After unloading my bags and reading Pasha Hotel’s collage of signs plastered on the hallway’s otherwise austere walls, I hopped down four flights of stairs and into Amman’s busy streets. The blustering cold whipped through me as a reminder that despite staying within the Middle East, the weather fluctuates from place to place and the month of February is still a chilly time. Luckily, I was prepared with all the winter clothes I brought from The States in September: two sweatshirts, and nylon jacket, a long sleeve shirt, hat and mittens. Clearly I could conquer even the most chilly of days when stacking all these warmers on top of each other.
Mind over matter didn’t do its job that day and by the time I’d made it to the hilltop Roman Ruins known as The Citadel, I’d wrapped my scarf tightly around my head, and mastered the art of following the stair-filled path with my chin low to prevent the wind from whipping the scarf right off. My fingers were tucked snuggly into jacket pockets, and on the rare occasion when my hands made an appearance to the fresh air, the effort of clicking the camera shutter proved to be nearly impossible due to frozen fingertips.
I walked and gazed up at a land fit for giants of another era. Atop the Citadel lies a diverse spattering of monuments. The Roman Columns themselves seem as if someone had airlifted them sky high and gently placed them at the highest point in the land, creating an island surrounded by stone-sided apartments rather than blue seas. Amongst the columns, some of which are still standing today despite the gusts that inevitably swing by to say ‘hello’ on a regular basis, lies a hand. A hand and a knee actually. The hand of Hercules, large enough to hold your torso and shake it in the skies if the fingers were to unclench from their stoney fist. First Hercules would need to become a real man instead of the stone figure he was made into nearly 1900 years ago. Then we would have to find the rest of his body. But for now, we can imagine that these fingers and this fist, this knee… they belonged to a statue standing roughly 10 times higher than his human creators, looking down on the biblical lands of Jordan.
The thought itself was enough to send chills down my spine. I suppose the wind might have been the root of that sensation. Either way, it’s unbelievable the strength endured to not only create but to place the statue and pillars in such a way that an ancient skyscraper was born.

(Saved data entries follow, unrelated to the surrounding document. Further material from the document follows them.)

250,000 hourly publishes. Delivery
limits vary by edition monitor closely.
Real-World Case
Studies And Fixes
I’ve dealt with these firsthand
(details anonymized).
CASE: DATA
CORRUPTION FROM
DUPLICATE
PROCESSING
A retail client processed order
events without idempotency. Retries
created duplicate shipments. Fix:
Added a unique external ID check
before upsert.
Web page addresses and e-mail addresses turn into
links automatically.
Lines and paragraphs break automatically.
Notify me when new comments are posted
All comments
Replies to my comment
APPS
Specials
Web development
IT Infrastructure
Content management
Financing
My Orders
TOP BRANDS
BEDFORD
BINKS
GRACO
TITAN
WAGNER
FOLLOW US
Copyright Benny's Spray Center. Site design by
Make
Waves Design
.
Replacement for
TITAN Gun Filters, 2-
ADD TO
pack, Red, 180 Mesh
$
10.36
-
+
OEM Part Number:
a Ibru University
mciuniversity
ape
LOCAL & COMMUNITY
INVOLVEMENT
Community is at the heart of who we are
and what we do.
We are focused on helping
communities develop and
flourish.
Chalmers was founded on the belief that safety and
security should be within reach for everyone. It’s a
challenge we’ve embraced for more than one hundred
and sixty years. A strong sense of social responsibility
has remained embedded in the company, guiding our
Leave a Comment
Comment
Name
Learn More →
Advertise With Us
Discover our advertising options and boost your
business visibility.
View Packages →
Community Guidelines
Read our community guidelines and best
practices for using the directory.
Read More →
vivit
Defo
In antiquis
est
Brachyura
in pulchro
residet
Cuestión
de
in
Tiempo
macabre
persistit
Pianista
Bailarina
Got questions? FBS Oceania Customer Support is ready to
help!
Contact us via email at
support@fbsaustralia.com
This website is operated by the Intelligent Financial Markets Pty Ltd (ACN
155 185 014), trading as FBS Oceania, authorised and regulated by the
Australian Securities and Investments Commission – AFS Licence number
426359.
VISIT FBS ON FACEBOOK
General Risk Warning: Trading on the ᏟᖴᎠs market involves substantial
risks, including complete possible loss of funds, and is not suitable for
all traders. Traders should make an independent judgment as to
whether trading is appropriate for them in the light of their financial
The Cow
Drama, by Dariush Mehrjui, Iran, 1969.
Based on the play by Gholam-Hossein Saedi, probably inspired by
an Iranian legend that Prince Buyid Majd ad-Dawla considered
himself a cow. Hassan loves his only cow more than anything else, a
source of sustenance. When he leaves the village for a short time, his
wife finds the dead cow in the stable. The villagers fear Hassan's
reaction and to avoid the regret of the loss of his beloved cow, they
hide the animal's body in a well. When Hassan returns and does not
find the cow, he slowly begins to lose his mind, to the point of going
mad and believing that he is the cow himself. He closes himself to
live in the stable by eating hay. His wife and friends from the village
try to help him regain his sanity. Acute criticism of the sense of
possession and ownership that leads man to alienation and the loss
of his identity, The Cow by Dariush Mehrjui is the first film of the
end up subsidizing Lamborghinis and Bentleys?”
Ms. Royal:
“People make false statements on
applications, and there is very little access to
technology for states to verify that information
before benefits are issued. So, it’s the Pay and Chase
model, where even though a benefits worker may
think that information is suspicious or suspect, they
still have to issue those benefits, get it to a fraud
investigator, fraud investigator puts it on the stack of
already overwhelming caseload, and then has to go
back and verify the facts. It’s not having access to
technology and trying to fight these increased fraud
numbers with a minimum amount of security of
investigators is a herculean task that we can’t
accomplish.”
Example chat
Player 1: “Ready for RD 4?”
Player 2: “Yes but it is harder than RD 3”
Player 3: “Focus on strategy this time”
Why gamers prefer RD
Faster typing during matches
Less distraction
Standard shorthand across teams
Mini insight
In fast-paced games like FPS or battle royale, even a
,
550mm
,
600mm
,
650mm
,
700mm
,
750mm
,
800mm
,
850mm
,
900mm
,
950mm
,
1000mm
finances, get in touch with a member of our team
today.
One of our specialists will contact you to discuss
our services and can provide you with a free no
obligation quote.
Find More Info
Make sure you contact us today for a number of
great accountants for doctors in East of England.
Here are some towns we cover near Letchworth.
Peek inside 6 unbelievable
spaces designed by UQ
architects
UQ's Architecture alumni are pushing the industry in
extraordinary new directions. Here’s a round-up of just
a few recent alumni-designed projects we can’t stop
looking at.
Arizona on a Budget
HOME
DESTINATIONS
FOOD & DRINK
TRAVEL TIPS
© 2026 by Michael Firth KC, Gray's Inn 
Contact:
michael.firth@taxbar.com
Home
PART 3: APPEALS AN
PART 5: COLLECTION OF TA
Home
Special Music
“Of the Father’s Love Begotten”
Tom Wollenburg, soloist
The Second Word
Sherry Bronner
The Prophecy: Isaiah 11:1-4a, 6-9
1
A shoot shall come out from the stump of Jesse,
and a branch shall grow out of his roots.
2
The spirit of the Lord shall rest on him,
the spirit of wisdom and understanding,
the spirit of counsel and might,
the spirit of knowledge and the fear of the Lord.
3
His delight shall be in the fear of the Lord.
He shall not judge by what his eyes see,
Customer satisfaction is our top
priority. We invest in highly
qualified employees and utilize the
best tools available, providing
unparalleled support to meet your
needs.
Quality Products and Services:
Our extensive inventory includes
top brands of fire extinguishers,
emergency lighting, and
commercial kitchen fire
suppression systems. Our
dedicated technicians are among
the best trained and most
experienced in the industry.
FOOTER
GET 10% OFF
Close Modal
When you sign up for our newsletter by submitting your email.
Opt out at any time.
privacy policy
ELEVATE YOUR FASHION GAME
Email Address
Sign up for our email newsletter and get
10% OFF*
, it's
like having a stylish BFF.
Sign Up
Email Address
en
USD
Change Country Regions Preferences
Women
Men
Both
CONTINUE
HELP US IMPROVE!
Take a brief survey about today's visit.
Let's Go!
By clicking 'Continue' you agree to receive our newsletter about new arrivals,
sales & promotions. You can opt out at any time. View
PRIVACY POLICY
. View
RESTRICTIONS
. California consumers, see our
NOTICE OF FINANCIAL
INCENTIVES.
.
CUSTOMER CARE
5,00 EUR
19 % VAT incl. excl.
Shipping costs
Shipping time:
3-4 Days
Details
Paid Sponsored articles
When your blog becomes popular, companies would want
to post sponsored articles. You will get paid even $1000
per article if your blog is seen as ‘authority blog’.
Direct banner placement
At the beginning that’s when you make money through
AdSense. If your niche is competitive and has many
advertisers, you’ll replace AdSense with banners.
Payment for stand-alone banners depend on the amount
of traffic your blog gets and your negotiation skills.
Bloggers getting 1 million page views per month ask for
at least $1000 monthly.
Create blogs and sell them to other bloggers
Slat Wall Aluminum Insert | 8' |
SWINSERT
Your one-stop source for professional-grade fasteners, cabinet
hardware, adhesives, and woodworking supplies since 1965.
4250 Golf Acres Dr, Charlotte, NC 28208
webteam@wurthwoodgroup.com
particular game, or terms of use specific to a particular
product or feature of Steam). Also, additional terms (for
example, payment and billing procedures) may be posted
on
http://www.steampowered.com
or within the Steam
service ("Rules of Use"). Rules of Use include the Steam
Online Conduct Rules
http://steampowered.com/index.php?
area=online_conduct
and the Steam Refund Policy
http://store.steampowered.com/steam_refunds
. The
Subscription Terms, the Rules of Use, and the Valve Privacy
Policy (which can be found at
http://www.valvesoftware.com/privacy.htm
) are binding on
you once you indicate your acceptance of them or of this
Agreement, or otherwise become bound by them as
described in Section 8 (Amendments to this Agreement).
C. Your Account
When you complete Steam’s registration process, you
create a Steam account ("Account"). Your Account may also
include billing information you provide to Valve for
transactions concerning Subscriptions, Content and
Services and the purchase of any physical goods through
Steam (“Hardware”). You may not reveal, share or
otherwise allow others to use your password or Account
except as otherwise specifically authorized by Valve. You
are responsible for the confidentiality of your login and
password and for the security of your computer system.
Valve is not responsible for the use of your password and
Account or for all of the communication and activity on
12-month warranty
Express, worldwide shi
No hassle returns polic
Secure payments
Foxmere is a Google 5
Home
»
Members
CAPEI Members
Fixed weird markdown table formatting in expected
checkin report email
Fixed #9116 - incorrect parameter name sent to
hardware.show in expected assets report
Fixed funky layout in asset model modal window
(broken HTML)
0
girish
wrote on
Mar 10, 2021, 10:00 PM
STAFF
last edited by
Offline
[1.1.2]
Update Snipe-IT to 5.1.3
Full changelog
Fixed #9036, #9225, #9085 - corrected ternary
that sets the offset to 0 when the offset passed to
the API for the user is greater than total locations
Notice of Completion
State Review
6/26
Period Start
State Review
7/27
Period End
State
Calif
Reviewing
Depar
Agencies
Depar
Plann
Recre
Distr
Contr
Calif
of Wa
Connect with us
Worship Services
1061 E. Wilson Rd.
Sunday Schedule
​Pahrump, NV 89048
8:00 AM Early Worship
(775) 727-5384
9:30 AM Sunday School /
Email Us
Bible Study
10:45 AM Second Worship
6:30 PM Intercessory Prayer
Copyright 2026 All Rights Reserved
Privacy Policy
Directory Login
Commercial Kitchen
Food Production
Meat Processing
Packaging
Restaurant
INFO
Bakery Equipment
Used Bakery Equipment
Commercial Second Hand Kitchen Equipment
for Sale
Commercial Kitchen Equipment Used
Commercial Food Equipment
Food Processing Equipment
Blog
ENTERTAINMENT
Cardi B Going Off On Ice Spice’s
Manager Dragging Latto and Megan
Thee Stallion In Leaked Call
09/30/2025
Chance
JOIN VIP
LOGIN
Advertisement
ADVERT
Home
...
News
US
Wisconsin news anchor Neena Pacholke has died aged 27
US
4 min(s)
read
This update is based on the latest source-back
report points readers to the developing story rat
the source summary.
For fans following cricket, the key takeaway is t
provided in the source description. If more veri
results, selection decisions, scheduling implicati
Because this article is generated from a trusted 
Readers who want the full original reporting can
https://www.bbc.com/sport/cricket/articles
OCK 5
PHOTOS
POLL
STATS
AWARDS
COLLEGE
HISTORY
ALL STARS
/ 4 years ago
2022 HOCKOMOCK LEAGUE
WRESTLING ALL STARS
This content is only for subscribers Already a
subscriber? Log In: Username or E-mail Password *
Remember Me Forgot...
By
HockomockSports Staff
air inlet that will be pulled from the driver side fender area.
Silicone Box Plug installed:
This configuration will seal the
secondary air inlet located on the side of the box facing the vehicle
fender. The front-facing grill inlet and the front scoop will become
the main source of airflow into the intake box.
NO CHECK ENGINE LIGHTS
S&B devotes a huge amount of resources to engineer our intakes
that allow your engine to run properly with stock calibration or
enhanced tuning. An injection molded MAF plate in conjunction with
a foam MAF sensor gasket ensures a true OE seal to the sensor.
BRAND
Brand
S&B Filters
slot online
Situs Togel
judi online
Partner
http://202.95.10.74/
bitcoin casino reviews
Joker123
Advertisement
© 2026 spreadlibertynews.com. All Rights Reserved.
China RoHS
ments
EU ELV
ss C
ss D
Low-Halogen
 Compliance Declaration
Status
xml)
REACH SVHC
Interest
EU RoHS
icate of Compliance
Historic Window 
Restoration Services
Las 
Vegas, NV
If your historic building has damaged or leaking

Past the Roman Ruins sits a mosque and more ruins in the form of streets and buildings made from large stone blocks. On this particular day, the mosque and buildings served as protectors from the cold, and I found myself stopping amongst the stones to view the Mosque and using only the sides of my pointer finger and thumb to create a claw, I awkwardly pulled on the camera’s strap. Finding success in this disabled attempt, I watched as the thick grey clouds above the mosque gently parted, allowing a sliver of sunshine to seal though in the form of a C; a crescent. Much like the crescent moon you will find atop Mosques, a symbol in a symbol-less religion.
It was beautiful and created one of the most memorable, albeit brief, moments of the trip. With a glimpse at nature’s beauty atop a city of stone, I decided to make my way back down the hill to Amman’s main street where I could find shelter from the winds and and take in a bite of Jordanian delights. I wandered into a three-table restaurant and sat down to a plate full of freshly made hummus, sweet red tomatoes, and warm bread.
During the twenty minute stay, my fingers slowly turned from a ghostly hue to one more recognizable and a service more functional – like scooping up that scrumptious hummus with an equally as scrumptious piece of pita. Many men walked by and stopped as if wanting to come in, but worried that doing so while a woman was seated inside would go against their traditions. I made a mental note to avoid such situations in the future, and also noted how many customers this tiny shop must see in a small amount of time. It was a true gem and lucky find in the streets of Amman. With a full belly, I meandered through the souk and bazaars and soon found my way back to the hotel. The concierge shared with me that in a few hours’ time, a dinner and dance session would take place in the downstairs restaurant. Tired from an early morning and still chilled from the storm that was brewing outside, I did something I rarely do while on holiday: I went up to my room, changed into pajamas, and snuggled under the blankets at 3 in the afternoon. Planning to take a quick rejuvenating nap, I went to sleep excited to be in a new country and anticipating the evening’s entertainment.
The next morning at 9am, my alarm went off. Never mind dinner. Never mind dancing. Apparently the only activity I was set to do that first night was sleep. And how great a sleep it was!